Massachusetts just needs ~30 young people
A bold proposal from Will Austin
Will Austin writes:
In youth sports today, it is customary for a reasonably active kid who really likes a team sport to just stop playing when he or she hits 13. I respect the need and desire to field competitive squads, but the current system doesn’t cut kids from teams. It cuts them from sports.
That was not the case in previous generations. Churches, neighborhood associations, clubs, and local businesses self–organized and offered opportunities to play, regardless of ability or background, well into the teenage years.
The most competitive, memorable youth sports experience I have ever had was on a St. Greg’s CYO basketball team. I played on “better” teams in basketball and other sports, but nothing matched the fun I had on a team that was no-cut, loose, and everyone had a chance or two to shine. We were even pretty good.
Before we go further, let me tell you about Will Austin.
He was one of the best math teachers I’ve ever seen, and I’ve seen a lot. Circa 2005 maybe? Kids would arrive to his classroom with really weak math priors and just…vault up.
Then Will became a school leader, co-leading Roxbury Prep when its co-founder, John King, went off to other things (eventually becoming US Secretary of Education).
He would moonlight for us at Match, coaching young teachers.
And these days he is the go-to guy writing about the Boston education scene.
And Will has a reasoned take here:
Just as we can’t fault institutions for fading, we also can’t cast blame on the youth-sports industrial complex.
You aren’t going to stop parents from spending money on their kids, any less than you can stop a company from taking that money. If some families want to spend more money for their kids to play sports, let them. I bet a lot of them are having fun.
But, hey, blaming corporations for our problems is great rhetoric (just ask Senator Warren and President Trump). It is wrong to conflate real issues of monopoly and exploitation of consumers with market results we simply don’t like. Blaming private equity for ruining youth sports and or even the Red Sox is convenient and sort of funny, but ineffectual.
And Will offers an ambitious yet pragmatic idea here:
Massachusetts just needs ~30 young people.
Out of our many local colleges and universities, the Commonwealth could hire recent graduates, young women and men who just finished competitive athletics, and hope to continue in the field as a career. Maybe they are motivated to give back or create access like USA Soccer’s Tyler Adams.
These ~30 people have one job: make leagues and teams. Leverage the interests and assets of assigned local communities to find out what is missing and what could be expanded or stood up in its place. In one town it may be more flag football; another, it may be tennis lessons.

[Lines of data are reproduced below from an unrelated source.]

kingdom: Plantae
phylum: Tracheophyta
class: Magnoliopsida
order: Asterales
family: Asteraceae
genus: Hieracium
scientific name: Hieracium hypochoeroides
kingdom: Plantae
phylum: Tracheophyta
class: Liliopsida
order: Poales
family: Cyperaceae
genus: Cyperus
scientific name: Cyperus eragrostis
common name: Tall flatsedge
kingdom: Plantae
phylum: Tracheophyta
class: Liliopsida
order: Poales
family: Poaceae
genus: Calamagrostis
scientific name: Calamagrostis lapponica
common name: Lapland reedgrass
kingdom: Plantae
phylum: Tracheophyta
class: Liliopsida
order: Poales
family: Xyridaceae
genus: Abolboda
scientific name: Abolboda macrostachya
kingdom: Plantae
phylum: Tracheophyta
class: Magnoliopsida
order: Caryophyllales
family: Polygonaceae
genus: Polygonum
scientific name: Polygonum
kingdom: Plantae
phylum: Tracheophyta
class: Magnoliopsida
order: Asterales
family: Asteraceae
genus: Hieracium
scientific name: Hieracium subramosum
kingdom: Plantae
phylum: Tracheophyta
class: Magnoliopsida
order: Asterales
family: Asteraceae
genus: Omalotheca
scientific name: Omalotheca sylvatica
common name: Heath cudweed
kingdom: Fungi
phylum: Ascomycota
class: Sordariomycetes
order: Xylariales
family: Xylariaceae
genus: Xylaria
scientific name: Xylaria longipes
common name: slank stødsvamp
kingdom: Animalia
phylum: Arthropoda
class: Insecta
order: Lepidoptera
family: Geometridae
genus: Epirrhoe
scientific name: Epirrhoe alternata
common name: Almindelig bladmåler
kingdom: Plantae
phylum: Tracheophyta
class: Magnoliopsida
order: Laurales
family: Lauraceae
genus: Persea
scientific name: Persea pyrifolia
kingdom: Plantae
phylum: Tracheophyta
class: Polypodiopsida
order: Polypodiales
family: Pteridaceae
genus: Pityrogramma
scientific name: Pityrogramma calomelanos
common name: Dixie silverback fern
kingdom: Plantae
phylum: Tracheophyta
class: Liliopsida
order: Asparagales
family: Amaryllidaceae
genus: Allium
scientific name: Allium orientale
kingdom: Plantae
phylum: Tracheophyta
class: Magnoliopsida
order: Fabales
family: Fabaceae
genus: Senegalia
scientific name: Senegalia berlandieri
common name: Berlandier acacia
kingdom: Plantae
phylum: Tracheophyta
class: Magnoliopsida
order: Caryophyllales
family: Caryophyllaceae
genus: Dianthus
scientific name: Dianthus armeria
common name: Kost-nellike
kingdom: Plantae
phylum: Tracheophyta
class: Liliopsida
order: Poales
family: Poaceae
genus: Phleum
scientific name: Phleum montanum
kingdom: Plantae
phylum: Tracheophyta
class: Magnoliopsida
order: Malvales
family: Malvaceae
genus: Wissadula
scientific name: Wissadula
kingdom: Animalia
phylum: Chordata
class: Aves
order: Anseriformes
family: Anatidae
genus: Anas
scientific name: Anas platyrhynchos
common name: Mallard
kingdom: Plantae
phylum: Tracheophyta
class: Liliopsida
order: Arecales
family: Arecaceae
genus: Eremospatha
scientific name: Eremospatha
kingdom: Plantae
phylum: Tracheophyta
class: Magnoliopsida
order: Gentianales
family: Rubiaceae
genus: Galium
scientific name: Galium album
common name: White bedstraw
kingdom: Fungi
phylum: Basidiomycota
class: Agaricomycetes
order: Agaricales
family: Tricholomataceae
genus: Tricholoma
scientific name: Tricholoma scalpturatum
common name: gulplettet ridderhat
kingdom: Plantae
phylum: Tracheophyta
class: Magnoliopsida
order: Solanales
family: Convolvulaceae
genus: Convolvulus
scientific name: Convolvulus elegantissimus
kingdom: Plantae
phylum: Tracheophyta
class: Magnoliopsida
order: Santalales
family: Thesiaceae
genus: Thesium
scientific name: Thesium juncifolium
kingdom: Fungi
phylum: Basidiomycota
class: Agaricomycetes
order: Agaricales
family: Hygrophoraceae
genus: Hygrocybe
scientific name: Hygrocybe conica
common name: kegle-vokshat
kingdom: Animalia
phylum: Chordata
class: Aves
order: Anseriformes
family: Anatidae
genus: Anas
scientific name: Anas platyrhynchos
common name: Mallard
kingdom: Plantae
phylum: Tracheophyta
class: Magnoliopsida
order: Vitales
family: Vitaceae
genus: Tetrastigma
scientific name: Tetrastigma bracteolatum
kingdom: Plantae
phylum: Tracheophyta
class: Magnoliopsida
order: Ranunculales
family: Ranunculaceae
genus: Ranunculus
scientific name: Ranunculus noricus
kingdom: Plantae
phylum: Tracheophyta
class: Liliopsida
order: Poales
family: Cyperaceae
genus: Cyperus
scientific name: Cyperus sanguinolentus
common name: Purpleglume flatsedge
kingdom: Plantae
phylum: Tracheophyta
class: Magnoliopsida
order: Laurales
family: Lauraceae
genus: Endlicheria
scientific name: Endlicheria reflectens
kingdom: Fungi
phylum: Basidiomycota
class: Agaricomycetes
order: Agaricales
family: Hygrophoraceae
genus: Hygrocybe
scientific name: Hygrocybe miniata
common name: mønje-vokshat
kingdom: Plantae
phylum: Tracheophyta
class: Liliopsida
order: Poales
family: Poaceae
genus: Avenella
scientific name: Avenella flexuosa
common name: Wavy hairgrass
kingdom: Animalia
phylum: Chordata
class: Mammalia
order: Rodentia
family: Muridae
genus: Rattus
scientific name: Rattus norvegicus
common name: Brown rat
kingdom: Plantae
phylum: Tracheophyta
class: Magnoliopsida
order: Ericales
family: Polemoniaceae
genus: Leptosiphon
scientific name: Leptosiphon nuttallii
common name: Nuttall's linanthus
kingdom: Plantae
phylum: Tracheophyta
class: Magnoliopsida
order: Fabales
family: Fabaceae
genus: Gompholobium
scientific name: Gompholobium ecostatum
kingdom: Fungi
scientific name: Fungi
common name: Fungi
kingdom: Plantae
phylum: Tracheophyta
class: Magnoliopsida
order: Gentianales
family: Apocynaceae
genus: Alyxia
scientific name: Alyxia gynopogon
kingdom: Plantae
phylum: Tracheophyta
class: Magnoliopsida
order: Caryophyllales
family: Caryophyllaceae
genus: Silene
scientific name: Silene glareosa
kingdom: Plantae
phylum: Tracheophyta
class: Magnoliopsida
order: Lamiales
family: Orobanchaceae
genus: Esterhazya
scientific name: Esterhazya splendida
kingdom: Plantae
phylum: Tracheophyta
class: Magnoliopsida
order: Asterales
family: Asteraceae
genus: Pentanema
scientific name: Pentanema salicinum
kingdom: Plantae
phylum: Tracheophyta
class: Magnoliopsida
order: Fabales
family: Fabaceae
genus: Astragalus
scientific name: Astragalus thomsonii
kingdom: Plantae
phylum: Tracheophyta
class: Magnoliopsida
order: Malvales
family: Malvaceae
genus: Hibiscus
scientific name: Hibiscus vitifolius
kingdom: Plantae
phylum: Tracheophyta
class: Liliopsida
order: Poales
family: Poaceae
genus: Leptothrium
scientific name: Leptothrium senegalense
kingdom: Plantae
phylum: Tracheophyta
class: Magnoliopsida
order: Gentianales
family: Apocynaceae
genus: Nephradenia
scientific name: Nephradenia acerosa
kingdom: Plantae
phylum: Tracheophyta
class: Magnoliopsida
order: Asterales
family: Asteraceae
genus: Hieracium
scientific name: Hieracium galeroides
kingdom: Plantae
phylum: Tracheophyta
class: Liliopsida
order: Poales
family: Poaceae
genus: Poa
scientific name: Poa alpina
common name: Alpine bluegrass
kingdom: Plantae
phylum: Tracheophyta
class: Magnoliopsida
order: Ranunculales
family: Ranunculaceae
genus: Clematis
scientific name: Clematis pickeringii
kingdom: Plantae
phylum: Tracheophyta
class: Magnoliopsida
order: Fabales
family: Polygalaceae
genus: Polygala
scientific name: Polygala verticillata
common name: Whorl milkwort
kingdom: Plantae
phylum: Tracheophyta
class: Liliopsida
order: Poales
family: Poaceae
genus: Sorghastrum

The real-value add comes recruiting and helping coaches. Volunteer coaches are the limiting factors for community leagues because you can only have as many teams as you have adults that can commit their time (of which parents and guardians have little). It can be an immense amount of work for volunteer coaches to make schedules, communicate, manage car pools, let alone run practices. Some work can come off volunteers’ plates, or even be solved through templates and AI tools. Saving time and providing some guidance and training would go a long way to recruiting the adults needed for a league.
And, of course, you need kids to play. Who better to recruit them than an excited recent college graduate who is giving out free, cool stuff?
With just a nudge of time and relationships, leagues and teams can sprout up. Once up and running, they can be remarkably durable and scalable. One example: Parkway Soccer had its season closing weekend last Saturday. 56 recreational teams played, with kids and families from Jamaica Plain, West Roxbury, Roslindale, Hyde Park, and Mattapan. For $75 you get 20 games, 20 practices, a shirt, and a fun time, with a crowd as diverse as any World Cup watch party.
Plausible? Yes.
Back in 2004, our little charter high school recruited 44 recent college grads for a fellowship year, basically full time tutoring for room and board. Worked well. By 2006 we had 1000+ applications per year (shout out Ross Trudeau!).
It was a different era. Teach For America had spawned a public service ethic among many college seniors. But still. I think that spirit is still there but perhaps latent.
Up2Us Sports does a version of Will’s idea. They run an AmeriCorps program, ~180 coaches across the country, that places young people as coach-mentors at community organizations.
AIR did an evaluation, though non-experimental, and found improvements in fitness, discipline, and positive identity among the kids served.
Different model if I’m reading it right. Up2Us drops a fellow into, say, a Philly rec center that already runs youth basketball. Kids are already there. The outcome variable is something like “quality of experience for kids who were already participating.”
Will’s 30 are doing something different. They are not improving the existing stuff. They are building leagues that do not exist for the 13 year old sports dropouts that Will described. The outcome variable is participation itself, specifically hours of structured sport per year by teenagers…who were otherwise heading to the futon and their phones.
What Will Austin is proposing is both brilliant and plausible. What an experiment. Precisely how many years of joyful and productive and active teen hours can 30 yearlong “Sports Starting Fellowship” people create?